Accurate identification of local recurrence with pelvic imaging might improve the effectiveness of tumor eradication with radiotherapy, as MRI has been shown to identify residual disease even when low PSA levels have been detected [62,63]. It seems that DCE imaging further improves the ability to detect local recurrence in patients at high risk of post-prostatectomy failure [64,65].

Active surveillance and MRI

To combat potential overtreatment of clinically insignificant cancer, active surveillance has emerged as an alternative management strategy [66]. Patients who are suspected of having insignificant PCa based on physical examination, PSA levels, and TRUS-Bx results (comprising Gleason score, the number of positive cores, and the percentage of core infiltrated by tumour) are actively monitored. Should the suspicion arise that the disease is progressing or ‘active’ (as opposed to insignificant disease) based on PSA (rise or kinetics), rectal examination, and repeat biopsies, the patient would undergo curative whole gland treatment. This scheme offers curative treatment to patients we believe warrant it while avoiding inflicting unwarranted side effects on patients who do not need treatment (due to an insignificant disease) [66].

van As et al. [67] analysed the apparent diffusion coefficient (ADC) generated from DW-MRI with respect to repeat biopsy findings and time to radical treatment in 86 patients in a prospective study of active surveillance. They demonstrated that a low ADC is associated with adverse histology on repeat biopsy and shorter time to deferred radical treatment. Tumor ADC was highly and significantly correlated with maximum core involvement, percentage of positive cores, and the ratio of free/total PSA. Tumor ADC was also significantly correlated with initial PSA level, but not with PSA velocity.
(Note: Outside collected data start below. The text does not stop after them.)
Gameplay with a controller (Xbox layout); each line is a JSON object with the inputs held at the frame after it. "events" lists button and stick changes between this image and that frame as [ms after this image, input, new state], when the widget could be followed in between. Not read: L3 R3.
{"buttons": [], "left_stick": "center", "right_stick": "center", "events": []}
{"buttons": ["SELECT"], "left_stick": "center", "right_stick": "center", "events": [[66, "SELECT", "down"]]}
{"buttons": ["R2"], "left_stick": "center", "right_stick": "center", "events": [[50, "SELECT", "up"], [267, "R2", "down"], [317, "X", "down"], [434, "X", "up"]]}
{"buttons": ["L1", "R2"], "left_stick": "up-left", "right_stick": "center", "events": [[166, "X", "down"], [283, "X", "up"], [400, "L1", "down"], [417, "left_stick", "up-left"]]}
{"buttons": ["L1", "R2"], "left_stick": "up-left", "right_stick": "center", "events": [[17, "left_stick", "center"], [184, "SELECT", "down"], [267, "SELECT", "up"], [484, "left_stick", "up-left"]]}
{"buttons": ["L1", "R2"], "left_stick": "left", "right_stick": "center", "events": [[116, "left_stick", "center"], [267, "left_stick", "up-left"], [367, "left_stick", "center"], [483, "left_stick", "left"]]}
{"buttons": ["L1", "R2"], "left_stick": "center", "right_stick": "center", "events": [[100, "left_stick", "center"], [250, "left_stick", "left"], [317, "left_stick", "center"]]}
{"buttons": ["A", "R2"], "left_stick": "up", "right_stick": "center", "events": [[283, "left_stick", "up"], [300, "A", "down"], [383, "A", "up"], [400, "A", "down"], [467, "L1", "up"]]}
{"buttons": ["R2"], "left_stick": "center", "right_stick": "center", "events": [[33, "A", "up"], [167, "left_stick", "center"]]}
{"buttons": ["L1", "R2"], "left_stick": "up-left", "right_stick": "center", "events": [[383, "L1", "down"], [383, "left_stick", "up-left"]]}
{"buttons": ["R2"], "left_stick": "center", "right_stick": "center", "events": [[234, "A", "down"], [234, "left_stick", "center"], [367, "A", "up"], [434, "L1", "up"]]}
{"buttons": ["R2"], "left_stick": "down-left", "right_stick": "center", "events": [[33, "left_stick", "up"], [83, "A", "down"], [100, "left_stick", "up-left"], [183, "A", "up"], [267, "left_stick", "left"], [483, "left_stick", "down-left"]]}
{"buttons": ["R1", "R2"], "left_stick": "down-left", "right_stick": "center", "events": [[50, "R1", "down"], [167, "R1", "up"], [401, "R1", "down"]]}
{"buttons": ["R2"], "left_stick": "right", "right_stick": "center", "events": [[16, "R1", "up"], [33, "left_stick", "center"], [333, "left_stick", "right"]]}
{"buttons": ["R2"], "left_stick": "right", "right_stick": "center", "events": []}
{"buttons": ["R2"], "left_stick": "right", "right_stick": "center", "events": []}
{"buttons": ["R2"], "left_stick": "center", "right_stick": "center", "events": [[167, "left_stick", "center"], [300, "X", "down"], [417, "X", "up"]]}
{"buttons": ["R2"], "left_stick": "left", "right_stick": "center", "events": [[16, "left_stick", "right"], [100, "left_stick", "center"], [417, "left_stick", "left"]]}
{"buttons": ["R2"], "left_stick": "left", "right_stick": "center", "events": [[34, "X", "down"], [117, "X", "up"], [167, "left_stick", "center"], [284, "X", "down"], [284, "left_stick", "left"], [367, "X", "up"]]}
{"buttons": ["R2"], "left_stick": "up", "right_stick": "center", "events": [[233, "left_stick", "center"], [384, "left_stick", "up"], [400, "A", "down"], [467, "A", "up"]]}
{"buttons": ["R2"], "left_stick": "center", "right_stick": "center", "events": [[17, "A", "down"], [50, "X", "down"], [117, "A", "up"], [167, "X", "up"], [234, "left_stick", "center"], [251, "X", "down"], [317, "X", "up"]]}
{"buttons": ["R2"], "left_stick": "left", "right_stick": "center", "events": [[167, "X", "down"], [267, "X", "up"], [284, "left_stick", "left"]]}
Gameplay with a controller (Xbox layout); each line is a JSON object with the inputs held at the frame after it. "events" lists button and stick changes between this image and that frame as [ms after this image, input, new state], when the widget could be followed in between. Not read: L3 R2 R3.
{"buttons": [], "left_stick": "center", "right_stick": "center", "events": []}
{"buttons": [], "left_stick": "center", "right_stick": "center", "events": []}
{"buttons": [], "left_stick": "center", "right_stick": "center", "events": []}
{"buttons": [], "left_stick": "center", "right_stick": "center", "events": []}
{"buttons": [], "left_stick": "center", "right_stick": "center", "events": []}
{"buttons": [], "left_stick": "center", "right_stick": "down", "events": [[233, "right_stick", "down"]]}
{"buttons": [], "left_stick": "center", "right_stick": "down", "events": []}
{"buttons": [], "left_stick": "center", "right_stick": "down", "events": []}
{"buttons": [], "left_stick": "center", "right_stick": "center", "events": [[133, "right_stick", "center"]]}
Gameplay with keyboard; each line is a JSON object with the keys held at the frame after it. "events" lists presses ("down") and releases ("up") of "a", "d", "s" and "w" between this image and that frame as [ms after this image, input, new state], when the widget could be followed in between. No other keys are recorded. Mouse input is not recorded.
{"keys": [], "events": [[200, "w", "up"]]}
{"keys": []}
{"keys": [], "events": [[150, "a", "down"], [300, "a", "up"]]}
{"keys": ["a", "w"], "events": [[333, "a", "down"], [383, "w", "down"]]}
In a recent retrospective study, Fradet et al. [68] demonstrated that patients with lesion findings suggestive of PCa on MRI were at a higher risk for Gleason score upgrading on a subsequent prostate biopsy.

Implications for clinical practice

MRI is fast becoming a multipurpose imaging modality and might soon change the way we think and treat PCa. It is quite plausible that, in the near future, patients who are suspected of harbouring PCa due to elevated serum markers (PSA, PCA3 [prostate cancer antigen 3], or others) will undergo an MRI scan and, according to the results, will either be told all is well or go on an active surveillance protocol, undergo an MRI-guided focal ablation, or go through radical treatment. It stands to reason that the follow-up regimen will consist of biomarker detection and MRI scans; however, currently, the role of MRI is still limited and not well defined by clinical guidelines.

The authors use this imaging tool mostly in patients who have had a previous negative biopsy and are suspected of harbouring PCa, and in prospective studies of patients who are candidates for an active surveillance protocol.